In [1]:
import tensorflow as tf
import keras
import os
import pandas as pd
from sklearn.model_selection import train_test_split
import matplotlib.pyplot as plt

Using TensorFlow backend.


In [2]:
df = pd.read_csv('Data/pollen_data.csv').drop(columns='Unnamed: 0')

### Control Pannel

In [3]:
img_size = (300,300)

In [4]:
class acc_callback(tf.keras.callbacks.Callback):
    def on_epoch_end(self,epoch,logs={}):
        if (logs.get('val_acc')>=.95):
            print('Validation Accuracy has reached 95%')
            print('Ending epochs')
            self.model.stop_training=True

## Restructure Image Layout

For this project, I plan to use TensorFlow's Image Generator, and the images have to be seperated into a specific folder layout. 

This function Takes all of the images and puts them into the proper format

In [5]:
img_dir = 'Data/images'
def split_to_train_and_val(df,img_dir):
    train, test = train_test_split(df)

Data:

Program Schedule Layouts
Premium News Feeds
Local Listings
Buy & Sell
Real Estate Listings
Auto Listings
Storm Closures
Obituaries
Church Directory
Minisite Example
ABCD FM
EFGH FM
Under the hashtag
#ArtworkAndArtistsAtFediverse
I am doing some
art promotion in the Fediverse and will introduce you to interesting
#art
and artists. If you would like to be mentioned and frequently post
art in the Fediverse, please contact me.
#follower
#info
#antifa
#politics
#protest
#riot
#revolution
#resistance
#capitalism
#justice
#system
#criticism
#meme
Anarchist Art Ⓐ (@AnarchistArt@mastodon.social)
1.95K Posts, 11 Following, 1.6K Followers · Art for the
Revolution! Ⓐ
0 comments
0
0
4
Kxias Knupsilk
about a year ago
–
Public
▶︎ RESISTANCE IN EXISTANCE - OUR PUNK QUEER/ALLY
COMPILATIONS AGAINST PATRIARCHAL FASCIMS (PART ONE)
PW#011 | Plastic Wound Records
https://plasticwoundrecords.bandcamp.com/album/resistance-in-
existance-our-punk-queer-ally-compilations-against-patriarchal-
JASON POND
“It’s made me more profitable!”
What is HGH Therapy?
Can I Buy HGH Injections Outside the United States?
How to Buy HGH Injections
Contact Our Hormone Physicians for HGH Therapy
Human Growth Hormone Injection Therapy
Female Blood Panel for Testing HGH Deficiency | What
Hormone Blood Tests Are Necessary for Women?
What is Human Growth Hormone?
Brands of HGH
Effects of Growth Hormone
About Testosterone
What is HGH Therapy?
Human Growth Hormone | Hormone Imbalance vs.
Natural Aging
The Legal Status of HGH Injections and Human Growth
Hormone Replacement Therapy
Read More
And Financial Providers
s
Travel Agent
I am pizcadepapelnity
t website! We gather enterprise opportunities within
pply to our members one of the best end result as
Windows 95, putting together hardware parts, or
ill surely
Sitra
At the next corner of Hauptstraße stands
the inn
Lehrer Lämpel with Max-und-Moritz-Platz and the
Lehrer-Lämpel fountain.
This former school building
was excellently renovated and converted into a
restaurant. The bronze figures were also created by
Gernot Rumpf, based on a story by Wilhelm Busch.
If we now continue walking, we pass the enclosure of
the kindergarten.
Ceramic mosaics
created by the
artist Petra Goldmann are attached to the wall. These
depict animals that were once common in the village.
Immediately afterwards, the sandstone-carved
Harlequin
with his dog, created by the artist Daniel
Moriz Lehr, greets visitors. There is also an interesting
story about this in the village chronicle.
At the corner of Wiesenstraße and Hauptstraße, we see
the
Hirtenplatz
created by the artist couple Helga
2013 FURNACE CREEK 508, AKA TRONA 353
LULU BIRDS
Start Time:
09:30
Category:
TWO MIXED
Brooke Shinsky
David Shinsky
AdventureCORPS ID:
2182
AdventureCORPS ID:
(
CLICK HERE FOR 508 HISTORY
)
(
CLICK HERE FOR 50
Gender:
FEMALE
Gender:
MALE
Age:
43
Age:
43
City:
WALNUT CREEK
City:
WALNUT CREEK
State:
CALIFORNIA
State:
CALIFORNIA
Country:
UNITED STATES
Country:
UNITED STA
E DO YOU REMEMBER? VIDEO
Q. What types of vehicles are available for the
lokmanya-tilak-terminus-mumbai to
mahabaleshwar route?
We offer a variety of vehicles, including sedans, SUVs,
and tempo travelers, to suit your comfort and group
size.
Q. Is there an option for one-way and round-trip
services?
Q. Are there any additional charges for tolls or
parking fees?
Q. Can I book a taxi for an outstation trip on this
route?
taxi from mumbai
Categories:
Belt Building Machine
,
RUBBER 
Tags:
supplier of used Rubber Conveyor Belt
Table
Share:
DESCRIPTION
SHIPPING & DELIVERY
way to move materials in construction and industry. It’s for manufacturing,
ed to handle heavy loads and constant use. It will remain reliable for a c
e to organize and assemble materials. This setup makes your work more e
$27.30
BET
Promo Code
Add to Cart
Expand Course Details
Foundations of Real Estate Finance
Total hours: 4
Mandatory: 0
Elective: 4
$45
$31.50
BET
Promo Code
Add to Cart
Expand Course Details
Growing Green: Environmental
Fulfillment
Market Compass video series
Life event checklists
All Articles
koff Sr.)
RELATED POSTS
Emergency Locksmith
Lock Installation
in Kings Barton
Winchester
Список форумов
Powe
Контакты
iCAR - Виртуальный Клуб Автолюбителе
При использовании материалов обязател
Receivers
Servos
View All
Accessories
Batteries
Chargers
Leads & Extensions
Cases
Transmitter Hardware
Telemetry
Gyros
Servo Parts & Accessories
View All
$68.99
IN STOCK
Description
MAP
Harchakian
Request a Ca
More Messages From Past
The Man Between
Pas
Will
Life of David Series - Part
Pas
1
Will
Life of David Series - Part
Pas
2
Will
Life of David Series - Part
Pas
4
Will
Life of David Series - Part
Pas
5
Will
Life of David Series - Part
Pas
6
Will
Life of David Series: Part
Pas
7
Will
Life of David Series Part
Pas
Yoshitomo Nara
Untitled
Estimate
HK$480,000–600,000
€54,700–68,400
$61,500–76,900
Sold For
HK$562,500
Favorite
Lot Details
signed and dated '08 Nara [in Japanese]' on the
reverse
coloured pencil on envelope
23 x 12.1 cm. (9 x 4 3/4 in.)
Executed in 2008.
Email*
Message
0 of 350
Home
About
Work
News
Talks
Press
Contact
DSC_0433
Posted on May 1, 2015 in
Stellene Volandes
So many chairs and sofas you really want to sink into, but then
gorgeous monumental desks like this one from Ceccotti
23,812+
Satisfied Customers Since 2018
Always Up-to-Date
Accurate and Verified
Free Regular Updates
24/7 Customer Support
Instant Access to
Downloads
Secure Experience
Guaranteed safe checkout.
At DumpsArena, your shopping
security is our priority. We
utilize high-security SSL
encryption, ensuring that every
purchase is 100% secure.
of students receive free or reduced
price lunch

Things to do:
[a] What image size does the pollen-image notebook set under its control panel heading?
[b] Please reproduce the rows word for word, starting at the first row and ending at the row that contains "Female Blood Panel".

Solutions to each task:
[a] (300, 300)

[b]
Program Schedule Layouts
Premium News Feeds
Local Listings
Buy & Sell
Real Estate Listings
Auto Listings
Storm Closures
Obituaries
Church Directory
Minisite Example
ABCD FM
EFGH FM
Under the hashtag
#ArtworkAndArtistsAtFediverse
I am doing some
art promotion in the Fediverse and will introduce you to interesting
#art
and artists. If you would like to be mentioned and frequently post
art in the Fediverse, please contact me.
#follower
#info
#antifa
#politics
#protest
#riot
#revolution
#resistance
#capitalism
#justice
#system
#criticism
#meme
Anarchist Art Ⓐ (@AnarchistArt@mastodon.social)
1.95K Posts, 11 Following, 1.6K Followers · Art for the
Revolution! Ⓐ
0 comments
0
0
4
Kxias Knupsilk
about a year ago
–
Public
▶︎ RESISTANCE IN EXISTANCE - OUR PUNK QUEER/ALLY
COMPILATIONS AGAINST PATRIARCHAL FASCIMS (PART ONE)
PW#011 | Plastic Wound Records
https://plasticwoundrecords.bandcamp.com/album/resistance-in-
existance-our-punk-queer-ally-compilations-against-patriarchal-
JASON POND
“It’s made me more profitable!”
What is HGH Therapy?
Can I Buy HGH Injections Outside the United States?
How to Buy HGH Injections
Contact Our Hormone Physicians for HGH Therapy
Human Growth Hormone Injection Therapy
Female Blood Panel for Testing HGH Deficiency | What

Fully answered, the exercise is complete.